Similar processes are regularly performed by telephone providers when they either swap customers’ numbers over to new SIM cards (i.e. a SIM Swap) or switch over a number to a different telecoms carrier (i.e. mobile ‘porting’). 

SIM-swapping only takes around 10 minutes and is well worth the time for hackers. Once you have control of someone’s phone number, you have a potential way into the owner’s accounts – from social media to their bank. 

This is largely due to the fact phone numbers are often invoked in security protocols, such as two-factor authentication, and can be used to receive codes to reset passwords. 

Legal Battles and FCC Action

Aggrieved investors have already opened legal proceedings against various phone carriers, which The Wall Street Journal says has already caused some providers to modify their security provisions. 

In February, for instance, Calvin Cheng sued T-mobile for indirectly enabling a hacker to steal $450,000 worth of Bitcoin after falling victim to a SIM-Swapping scam. 

But the case – and all other of a similar nature – were dwarfed just days ago as a SIM-Swapping scam enabled a Canadian teenager to steal $36.5 million (USD) in Bitcoin. 

In late September, The Federal Communications Commission proposed tightening the rules on how numbers can be swapped between phones and providers after a number of US citizens – including crypt investors – contacted them. 

“The Commission and our sister agency, the Federal Trade Commission (FTC), have received hundreds of consumer complaints about SIM swapping and port-out fraud” the FCC’s document reads. “The bad actor can…change login credentials, drain bank accounts, and, increasingly, steal cryptocurrency and sell or try to ransom social media accounts.” 

However, Telecoms providers have hit back, saying the proposed regulations provide hackers with the ‘Blueprint’ for future attacks. 

Can I Protect Myself Against SIM-Swapping?

One way to protect yourself is to use an authenticator app for multi-factor authentication processes rather than your actual phone number. This means a hacker would have to have your actual device to break through the authentication barrier, rather than your phone number, and the codes refresh regularly. 

Minimizing the amount of personal information someone can find through your public social media accounts is the first step to decreasing your risk of a SIM-Swap.

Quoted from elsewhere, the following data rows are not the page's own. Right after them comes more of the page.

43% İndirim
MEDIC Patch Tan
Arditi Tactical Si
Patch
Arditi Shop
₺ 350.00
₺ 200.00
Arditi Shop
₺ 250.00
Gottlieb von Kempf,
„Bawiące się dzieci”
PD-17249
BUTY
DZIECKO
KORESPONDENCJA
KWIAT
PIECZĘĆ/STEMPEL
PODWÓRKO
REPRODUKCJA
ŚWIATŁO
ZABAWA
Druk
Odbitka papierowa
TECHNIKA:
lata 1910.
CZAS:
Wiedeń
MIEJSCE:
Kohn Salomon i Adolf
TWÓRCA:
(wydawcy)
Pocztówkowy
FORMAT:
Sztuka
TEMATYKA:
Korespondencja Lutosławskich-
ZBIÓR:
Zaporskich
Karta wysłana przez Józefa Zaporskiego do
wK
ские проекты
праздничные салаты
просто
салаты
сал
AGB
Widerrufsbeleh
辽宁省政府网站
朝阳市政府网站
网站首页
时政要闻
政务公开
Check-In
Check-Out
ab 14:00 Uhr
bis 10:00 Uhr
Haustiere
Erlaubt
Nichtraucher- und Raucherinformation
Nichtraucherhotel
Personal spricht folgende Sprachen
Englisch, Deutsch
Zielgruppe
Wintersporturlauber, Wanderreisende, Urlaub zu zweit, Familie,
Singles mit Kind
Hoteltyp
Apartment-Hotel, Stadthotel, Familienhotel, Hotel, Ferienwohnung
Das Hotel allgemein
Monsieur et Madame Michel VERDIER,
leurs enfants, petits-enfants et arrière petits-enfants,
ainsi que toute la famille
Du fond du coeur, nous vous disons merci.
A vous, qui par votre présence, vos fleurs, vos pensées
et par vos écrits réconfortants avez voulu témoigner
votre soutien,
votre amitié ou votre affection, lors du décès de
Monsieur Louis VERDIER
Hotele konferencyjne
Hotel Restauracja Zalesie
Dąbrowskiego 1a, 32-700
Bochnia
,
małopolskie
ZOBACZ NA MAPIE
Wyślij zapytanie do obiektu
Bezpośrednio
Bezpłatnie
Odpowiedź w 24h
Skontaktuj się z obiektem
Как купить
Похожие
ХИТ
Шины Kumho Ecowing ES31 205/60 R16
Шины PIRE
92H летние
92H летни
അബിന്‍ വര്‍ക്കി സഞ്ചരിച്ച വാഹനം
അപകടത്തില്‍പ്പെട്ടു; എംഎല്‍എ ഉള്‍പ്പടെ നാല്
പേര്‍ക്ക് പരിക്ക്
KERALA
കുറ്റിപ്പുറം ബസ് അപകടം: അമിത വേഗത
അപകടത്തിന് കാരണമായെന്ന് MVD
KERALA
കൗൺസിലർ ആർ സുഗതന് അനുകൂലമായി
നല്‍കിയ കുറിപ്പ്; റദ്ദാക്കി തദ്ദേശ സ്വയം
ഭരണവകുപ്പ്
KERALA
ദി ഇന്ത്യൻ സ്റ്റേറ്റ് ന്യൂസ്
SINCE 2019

Hackers may try and obtain information about you prior to a SIM-Swap scam in order to answer security questions. Ensuring your social media accounts don’t have too much personal information on – and that any of this sort of information is only viewable by friends – is a good start. 

Alternatively, speak to your carrier in order to add additional security questions that would be more impenetrable to social engineering or ask them to institute a call-back system or some other way to verify your identity that goes beyond the usual provisions. 

As with all scams like this, hackers will still, at some point in this process, need to obtain at least one of your passwords for an account. Making sure they’re long enough, complex enough, and are stored in a secure password manager like LastPass – which also has its own authenticator app – is essential. 

How Will I Know if my SIM’s Been Swapped?

An indication someone may have swapped your SIM is a sudden loss of cell service and a lack of incoming texts and/or calls. Remember to check whether your carrier’s network is down and eliminate the possibility that there’s another explanation – like your phone’s memory being too full to receive new messages. 

If there’s a possibility you could still be a victim of SIM-Swapping, contact your telecoms carrier immediately and change the details of any accounts you own with your phone number on – as well as your account passwords.